Dans les années 1820 et 1830, Maelzel emmena la machine pour une dernière tournée triomphale dans le nord-est des États-Unis, au cours de laquelle Edgar Allan Poe se prit de tendresse pour l’automate et écrivit son propre traité sur les opérations assistées par un humain qu’il supposait avoir lieu pendant les parties. Mais l’excitation suscitée par le Turc pâlissait. Dans les années 1850, Maelzel ayant péri lors d’une tournée du Turc à Cuba, la machine fut oubliée au Musée chinois de Philadelphie. C’est là qu’en 1854 elle fut détruite dans un incendie.
Si le Turc était en effet une imposture, considérer cette machine comme une simple illusion ou un canular reviendrait à ignorer les questions profondes et dérangeantes qu’elle avait fait naître. Le Turc n’était peut-être pas doué d’intelligence mais il proposait une vision d’un avenir trop facilement imaginable où les machines seraient capables de penser par elles-mêmes –un casse-tête éthique avec lequel même les experts mondiaux de l’intelligence artificielle sont encore aux prises aujourd’hui.
Charles Babbage, né le 26 décembre 1791 et mort le 18 octobre 1871 à Londres, est un polymathe, mathématicien et inventeur visionnaire britannique du XIXe siècle qui fut l'un des précurseurs de l’informatique.
Il énonça le premier le principe d'un ordinateur. C'est en 1834, pendant le développement d'une machine à calculer destinée au calcul et à l'impression de tables mathématiques, la machine à différences qu'il eut l'idée d'y incorporer des cartes du métier Jacquard, dont la lecture séquentielle donnerait des instructions et des données à sa machine, et donc imagina l'ancêtre mécanique des ordinateurs d'aujourd'hui. Il n'acheva jamais sa machine analytique, mais il passa le reste de sa vie à la concevoir dans les moindres détails et à en construire un prototype. Un de ses fils en construisit l'unité centrale (le moulin) et l'imprimante en 1888 et fit une démonstration réussie de calcul de table à l'académie royale d'astronomie en 1908.
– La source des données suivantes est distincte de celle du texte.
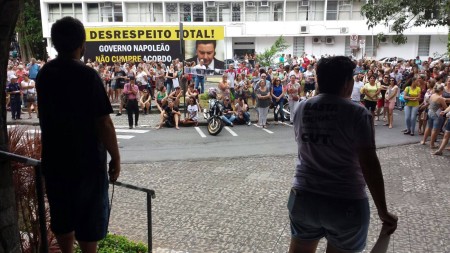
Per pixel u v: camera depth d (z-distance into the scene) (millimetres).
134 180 9031
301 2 38531
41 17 37875
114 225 6559
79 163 2555
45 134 2592
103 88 2559
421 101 13570
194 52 26453
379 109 15961
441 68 18328
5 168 2088
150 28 25391
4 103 2164
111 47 25312
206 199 7820
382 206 2502
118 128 15219
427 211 7137
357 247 2607
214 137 13672
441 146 10953
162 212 7152
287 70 19375
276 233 6277
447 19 13648
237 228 6469
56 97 2500
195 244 5902
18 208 3842
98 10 38344
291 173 9539
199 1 38406
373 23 15117
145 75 18641
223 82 15688
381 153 11266
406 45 39000
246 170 9812
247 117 15680
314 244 2803
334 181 2553
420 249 5723
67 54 2545
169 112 15297
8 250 2084
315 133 2611
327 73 2631
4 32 2066
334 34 38625
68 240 2756
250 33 38875
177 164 10367
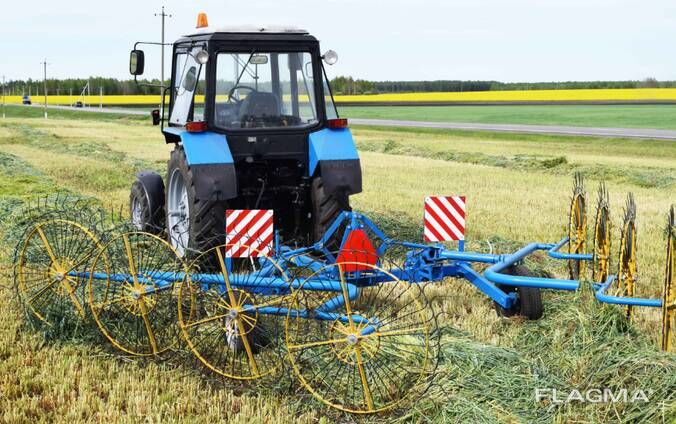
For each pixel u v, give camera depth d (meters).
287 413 5.03
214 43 7.64
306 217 8.27
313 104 8.03
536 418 4.85
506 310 6.87
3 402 5.04
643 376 5.06
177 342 5.96
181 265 6.37
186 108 8.12
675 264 5.50
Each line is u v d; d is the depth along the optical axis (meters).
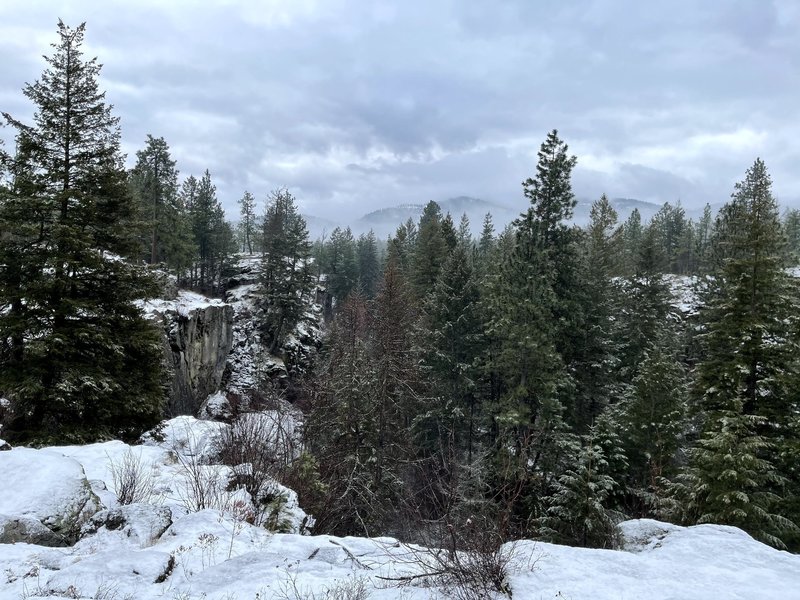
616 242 37.88
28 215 15.55
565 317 26.08
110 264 16.75
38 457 8.85
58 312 15.32
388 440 23.06
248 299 52.16
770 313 17.16
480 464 21.00
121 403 16.23
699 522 13.39
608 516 15.42
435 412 27.44
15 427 15.58
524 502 18.41
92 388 15.45
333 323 41.75
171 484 10.14
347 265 77.19
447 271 32.03
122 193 17.11
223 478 10.32
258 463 12.04
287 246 47.31
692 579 5.02
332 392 23.84
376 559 6.18
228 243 64.31
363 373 23.50
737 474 13.14
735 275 18.20
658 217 84.50
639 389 21.06
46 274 15.53
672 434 19.70
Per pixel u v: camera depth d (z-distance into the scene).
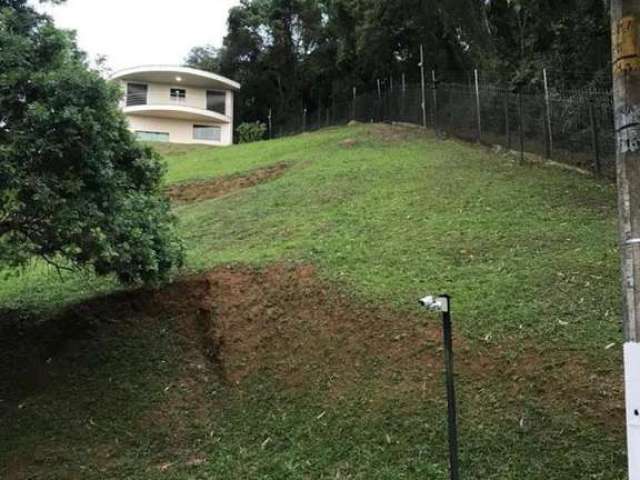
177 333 8.52
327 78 38.06
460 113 18.11
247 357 7.71
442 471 5.45
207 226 12.76
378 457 5.83
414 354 6.82
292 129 35.06
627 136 3.13
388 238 10.02
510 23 21.28
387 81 28.31
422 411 6.12
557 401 5.76
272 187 14.78
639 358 2.98
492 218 10.38
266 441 6.44
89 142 6.80
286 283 8.75
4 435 6.99
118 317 8.94
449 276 8.26
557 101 13.91
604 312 6.82
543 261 8.34
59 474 6.39
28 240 6.90
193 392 7.42
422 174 13.86
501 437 5.61
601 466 5.09
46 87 6.61
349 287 8.26
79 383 7.73
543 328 6.68
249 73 42.66
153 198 8.58
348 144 18.52
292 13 40.28
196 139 38.22
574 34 15.29
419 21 24.31
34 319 9.29
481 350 6.57
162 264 8.25
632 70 3.15
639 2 3.17
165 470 6.34
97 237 6.87
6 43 6.78
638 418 2.96
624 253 3.10
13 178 6.30
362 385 6.71
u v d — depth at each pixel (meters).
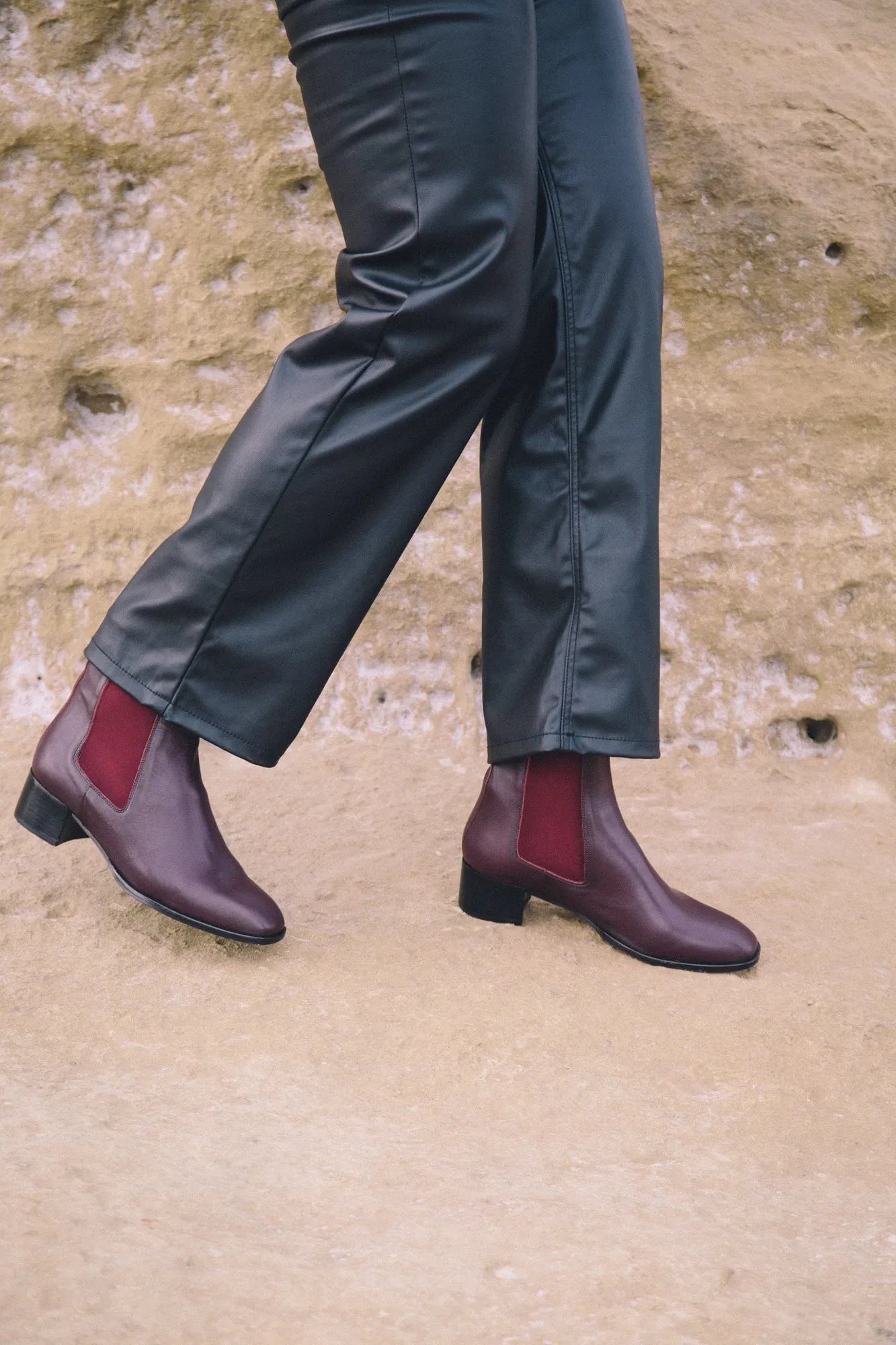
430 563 1.96
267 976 1.17
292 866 1.46
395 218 1.04
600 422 1.19
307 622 1.13
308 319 1.92
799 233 1.94
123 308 1.90
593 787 1.28
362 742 1.91
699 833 1.71
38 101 1.83
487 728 1.31
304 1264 0.76
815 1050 1.12
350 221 1.08
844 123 1.96
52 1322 0.67
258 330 1.92
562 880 1.28
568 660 1.21
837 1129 1.01
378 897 1.39
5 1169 0.82
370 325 1.05
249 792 1.69
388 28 0.99
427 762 1.88
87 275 1.89
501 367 1.08
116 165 1.87
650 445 1.20
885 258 1.94
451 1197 0.86
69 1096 0.95
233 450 1.11
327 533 1.11
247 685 1.14
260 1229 0.80
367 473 1.09
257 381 1.92
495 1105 1.00
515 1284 0.76
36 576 1.89
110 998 1.11
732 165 1.93
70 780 1.19
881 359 1.97
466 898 1.35
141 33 1.84
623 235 1.17
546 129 1.17
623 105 1.19
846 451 1.98
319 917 1.33
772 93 1.96
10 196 1.85
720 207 1.95
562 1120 0.99
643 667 1.21
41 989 1.12
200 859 1.18
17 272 1.87
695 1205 0.88
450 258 1.03
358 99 1.02
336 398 1.07
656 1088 1.05
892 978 1.29
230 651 1.13
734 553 1.98
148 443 1.91
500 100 1.01
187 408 1.91
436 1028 1.11
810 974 1.28
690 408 1.98
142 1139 0.89
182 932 1.24
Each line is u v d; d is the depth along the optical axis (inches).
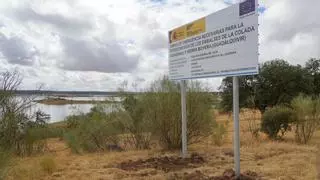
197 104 553.6
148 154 514.9
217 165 418.0
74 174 392.2
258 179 339.0
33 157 526.9
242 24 346.6
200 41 423.2
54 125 852.6
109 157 503.5
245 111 1407.5
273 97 1551.4
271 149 506.6
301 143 593.6
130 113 616.1
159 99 553.3
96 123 631.2
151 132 575.8
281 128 655.1
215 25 391.2
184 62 465.7
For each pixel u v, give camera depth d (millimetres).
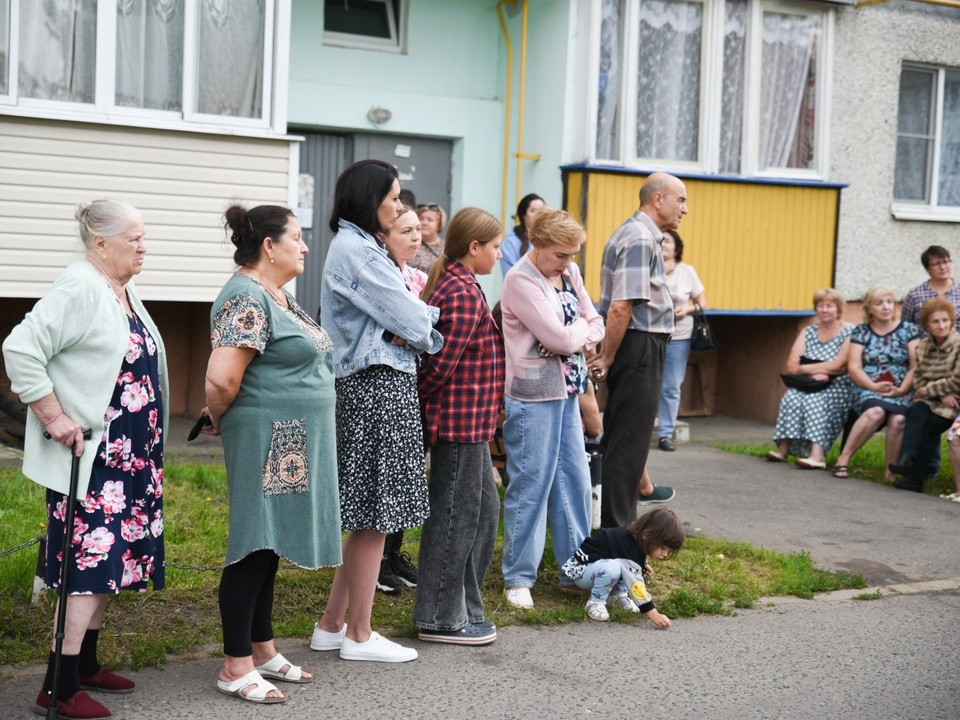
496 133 10969
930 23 11891
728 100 11023
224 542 6117
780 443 9703
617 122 10508
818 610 5777
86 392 3947
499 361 4965
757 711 4430
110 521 4000
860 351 9227
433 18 10633
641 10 10539
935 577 6461
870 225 11828
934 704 4582
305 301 10562
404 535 6449
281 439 4195
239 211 4270
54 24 8406
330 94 10250
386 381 4531
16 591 5098
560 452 5609
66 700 4020
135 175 8672
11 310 9539
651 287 6000
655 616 5359
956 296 9961
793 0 11133
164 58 8766
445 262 4965
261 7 9016
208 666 4590
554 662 4859
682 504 7902
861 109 11648
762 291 11102
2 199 8289
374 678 4574
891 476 8977
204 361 9938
C'est entre 1847 et 1849 que Charles Babbage entreprit d'utiliser les avancées technologiques de sa machine analytique pour concevoir les plans d'une deuxième machine à différences no 2 qui, à spécifications égales, demandait trois fois moins de pièces que la précédente. En 1991, à partir de ces plans, on a pu reconstruire une partie de cette machine qui fonctionne parfaitement en utilisant les techniques qui étaient disponibles au XIXe siècle ce qui montre qu'elle aurait pu être construite du vivant de Charles Babbage.